Time to research oil shale
Utah's state tourism office recently launched its "Mighty Five" advertising campaign to promote Utah's five amazing national parks.
The catchy and creative campaign highlights Zion, Bryce, Capitol Reef, Canyonlands and Arches national parks. But these are just the teaser for all of Utah's amazing public lands, which lure visitors and their dollars from every corner of the globe.
Tourism and outdoor recreation generated by these parks and all of Utah's picturesque public lands are significant drivers of the state's economy.
Utah's national parks alone generate upwards of $600 million a year in spending. The outdoor recreation industry accounts for more than 122,000 direct jobs and $3.6 billion in wages to Utah workers.
Given this positive economic impact, all Utahns should appreciate the prudent and reasonable plan that the U.S. Department of the Interior recently laid out regarding oil shale and tar sands development in the West. Oil shale and tar sands are unproven industries which pose enormous risk to our public lands, air and water.
Before proceeding with risky speculation in these industries, the people of Utah must be assured that our tourism and recreation economies will not be damaged.
Fortunately, the new federal rules provide a balanced, research-first approach that should help protect Utah's valuable landscapes and water supplies.
The plan is a smart re-thinking of a Bush administration decision, which originally would have set aside up to 2.5 million acres of land for oil shale and tar sands speculation in Utah, Wyoming and Colorado.

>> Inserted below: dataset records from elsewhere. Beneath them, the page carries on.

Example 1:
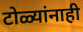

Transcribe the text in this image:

टोळ्यांनाही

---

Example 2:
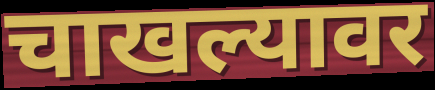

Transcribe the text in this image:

चाखल्यावर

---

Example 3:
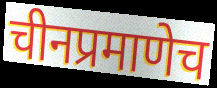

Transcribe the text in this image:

चीनप्रमाणेच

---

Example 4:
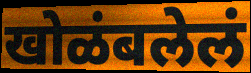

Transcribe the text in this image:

खोळंबलेलं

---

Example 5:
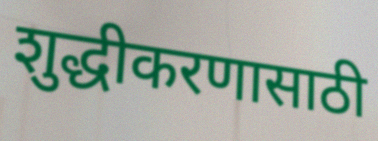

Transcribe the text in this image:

शुद्धीकरणासाठी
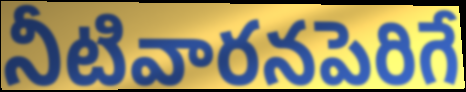
నీటివారనపెరిగే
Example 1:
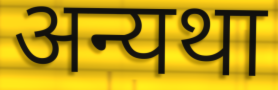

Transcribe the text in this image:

अन्यथा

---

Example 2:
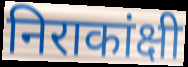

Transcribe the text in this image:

निराकांक्षी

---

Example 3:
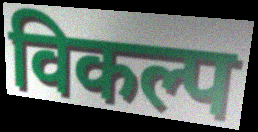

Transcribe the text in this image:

विकल्प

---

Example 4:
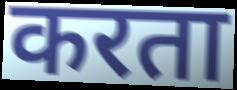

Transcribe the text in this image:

करता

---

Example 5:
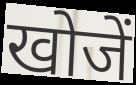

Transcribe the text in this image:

खोजें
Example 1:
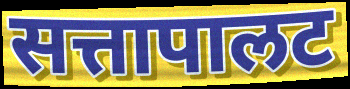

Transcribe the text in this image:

सत्तापालट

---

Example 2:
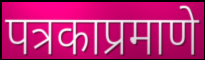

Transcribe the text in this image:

पत्रकाप्रमाणे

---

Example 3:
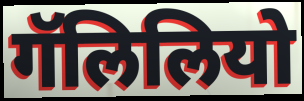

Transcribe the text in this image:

गॅलिलियो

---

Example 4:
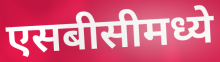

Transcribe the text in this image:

एसबीसीमध्ये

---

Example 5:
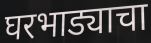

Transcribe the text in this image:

घरभाड्याचा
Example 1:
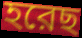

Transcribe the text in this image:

হরেছ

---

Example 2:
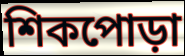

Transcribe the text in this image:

শিকপোড়া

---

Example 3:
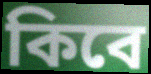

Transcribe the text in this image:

কিবে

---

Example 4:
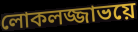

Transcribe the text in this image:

লোকলজ্জাভয়ে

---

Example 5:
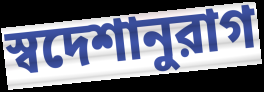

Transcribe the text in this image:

স্বদেশানুরাগ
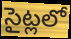
సైట్లలో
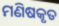
ମଣିଷକୃତ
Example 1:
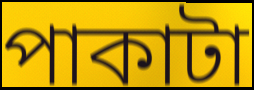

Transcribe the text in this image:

পাকাটা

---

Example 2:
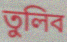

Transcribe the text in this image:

তুলিব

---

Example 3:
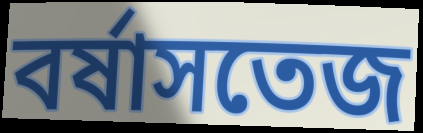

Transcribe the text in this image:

বর্ষাসতেজ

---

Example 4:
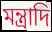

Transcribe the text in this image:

মন্ত্রাদি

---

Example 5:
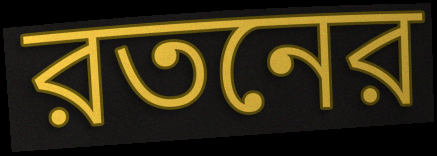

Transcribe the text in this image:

রতনের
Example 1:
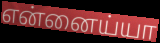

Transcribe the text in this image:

என்னைய்யா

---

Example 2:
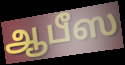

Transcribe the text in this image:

ஆபீஸ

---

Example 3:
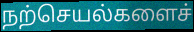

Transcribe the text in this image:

நற்செயல்களைச்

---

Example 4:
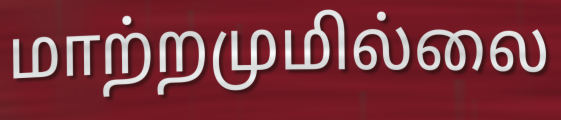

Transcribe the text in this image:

மாற்றமுமில்லை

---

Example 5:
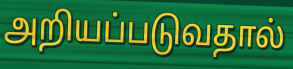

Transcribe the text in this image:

அறியப்படுவதால்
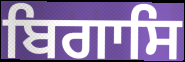
ਬਿਗਾਸਿ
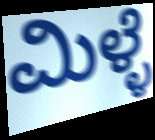
ಮಿಳ್ಳೆ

Development of the 2.5 million acres would have put eight National Park Service units at risk, including Glen Canyon National Recreation Area, Dinosaur National Monument, and Arches, Canyonlands and Capitol Reef national parks here in Utah.
The new plan minimizes potential impacts on national parks and still gives oil shale developers a very large sandbox for research, opening up 678,700 acres of land for test projects. The largest chunk 360,400 acres lies in Utah.
Before companies can get large-scale commercial leases, they will be required to prove that the technology they use to extract oil from shale rock is economically feasible.
Companies must also provide land managers with data on the effects of their activities on air quality and water use and quality.
There are many unanswered questions regarding the impacts of this kind of development on the environment. Perhaps the greatest unknown is the size of the risk to the water supply, which is critical to our communities and national parks.
The U.S. Government Accountability Office estimates that, if left unchecked, industrial oil shale development could commandeer as much as 123 billion gallons of water a year enough for 750,000 households conceivably pushing an already strained Western water supply over the brink.
Given this risk, and many others, we are wise to proceed cautiously, requiring companies to prove their technology and environmental protections before they can speculate on public lands.
There is simply too much for Utah and the rest of the nation to lose if we do not take a reasoned and research-based approach to oil shale development. The Department of Interior plan is a good step in this direction, one we would be wise to monitor.
But for now, we can sleep easier knowing a much more prudent approach that safeguards national parks and other public land is being pursued.
Erika Pollard is the Southwest program manager for the National Parks Conservation Association, which works to protect and enhance America's national parks for this and future generations.